Entre las virtudes más visibles de Game of thrones, una fundamental es que la mayoría de sus personajes transitan entre el bien y el mal, en una difusa línea moral de acuerdo al momento que enfrentan, como antes lo hicieron Los Soprano o Breaking bad. Se trata de una característica que se mantuvo desde la primera hasta su octava y última temporada, apelando a la empatía de los televidentes: nadie es tan bueno ni tan malo, sobre todo si las circunstancias obligan a cambiar de vereda.
Esa virtud quedó más expuesta que nunca a las críticas en el ciclo final, donde dos de los personajes más importantes dieron un vuelco. Por un lado Daenerys, la heroína, se convirtió en genocida luego de ver morir a su círculo cercano y perder la confianza en quienes creía; y Jamie Lannister, quien de villano transitó hacia la redención hasta que a último minuto optó por volver a sus orígenes y morir abrazado al amor de su vida, Cersei, la gran antagonista de la historia. Ambos giros enfurecieron a muchos, aún cuando parte de la fascinación por Game of thrones está en que nunca pareció darle en el gusto a los fanáticos y siempre se encargó de mostrar lo que nadie suponía que iba a suceder.
La última gran serie de la televisión lineal -un episodio a la semana, que obligaba a verlo a la misma hora, en días donde la gente se ha volcado al streaming- o la primera gran serie de los tiempos de las redes sociales -donde la gente comenta y da el efecto de que "estamos viendo todos lo mismo y al mismo tiempo"- ha bajado la cortina muy fiel a su espíritu: con una temporada de máximo entretenimiento, visualmente sobresaliente, de momentos sobrecogedores (esa conversación junto a la chimenea y justo antes de la batalla contra los muertos, la irrupción de Arya para matar al Rey de la Noche o los zombies saliendo de sus criptas mientras Sansa y Tyrion buscan consuelo) y matizando capítulos de guerra con otros pausados. Al contrario de fenómenos tipo Lost, acá todos los nudos dramáticos se resolvieron, más allá de si fueran del modo que uno quería o no, y siendo fiel también a su ADN de rehuir de los cliché y los finales felices.
Mezcla de géneros -fantasía, bélica, zombies y terror-, con inspiraciones tan disímiles como las telenovelas y Shakespeare, el legado que deja Game of thrones para la televisión es enorme.
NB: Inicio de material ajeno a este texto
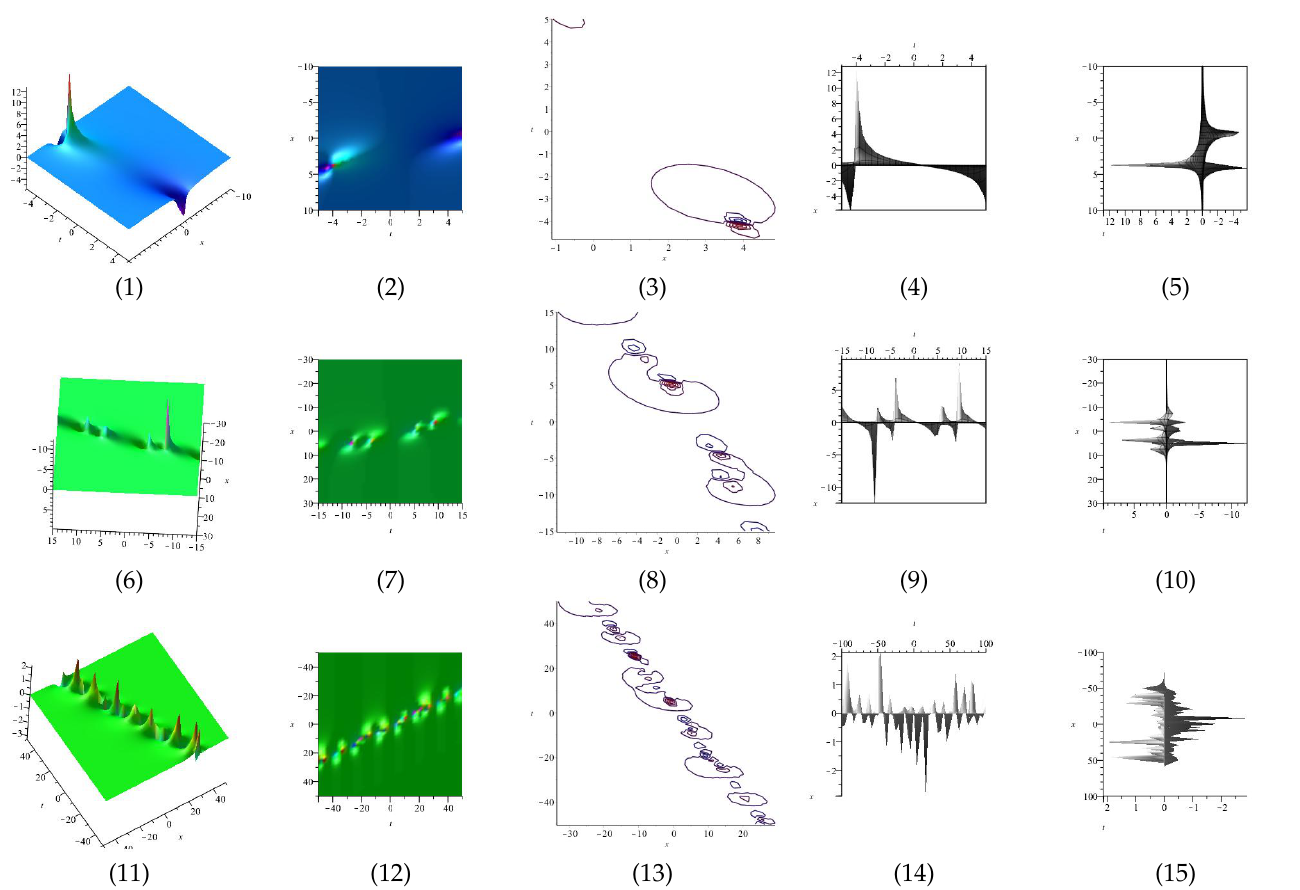
Figure 16. The 3D and 2D with the diagram of the imaginary part of equation u 3,2 , in three differ- ent domains, for S 1 = 0.20, S 2 = 0.70, S 3 = − 0.50. ( 2 ) , ( 7 ) , ( 12 ) , ( 4 ) , ( 9 ) , ( 14 ) , and ( 5 ) , ( 10 ) , ( 15 ) display z − axis, x − axis and y − axis orientations, respectively, and ( 3 ) , ( 8 ) , ( 13 ) are contour plots, in different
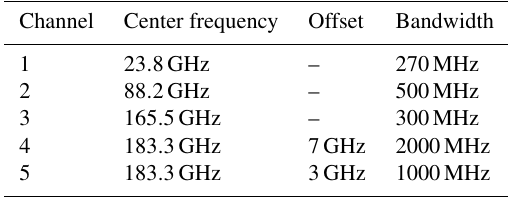
Table 1. Observation channels used for the synthetic retrieval of column water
Desde ya un clásico, la obra maestra más popular de la última década -hay que ubicarla junto a Mad men, Breaking bad y The americans, aunque a algunos les moleste- deja tras sí numerosos capítulos excepcionales ("La boda roja", "El portón", "La batalla de los bastardos", "Casa austera" y "Vientos de invierno", el mejor de todos), frases icónicas ("Winter is coming", "Valar Morghulis", "Not today", por nombrar tres); el arrojo de matar a protagonistas sin hacer cálculos de rating; la mezcla que rara vez se logra entre calidad y masividad (ha roto récords de sintonía y es la serie dramática más premiada en la historia de los Emmy) y un modo de hacer ficción que ha elevado la vara: se puede hacer TV con aspiraciones autorales que lleguen a mucha gente.
En la historia de las series estadounidenses, son contados con los dedos de una mano las ficciones que han logrado conservar su calidad durante ocho temporadas. Podremos discutir si su final ha estado a la altura de nuestras expectativas (Cersei, la Lady Macbeth de Game of thrones, pudo tener una muerte más grandilocuente; Jon Snow debió tener más protagonismo), pero su octavo ciclo se instala cómodamente como lo mejor del primer semestre y hay que ser justos: una relación de nueve años -contando que en 2018 hubo una pausa- hay que evaluarla por su totalidad y no por cómo termina. Y en el escenario televisivo actual no hay ninguna que se le acerque ni por asomo. Literalmente viene el invierno.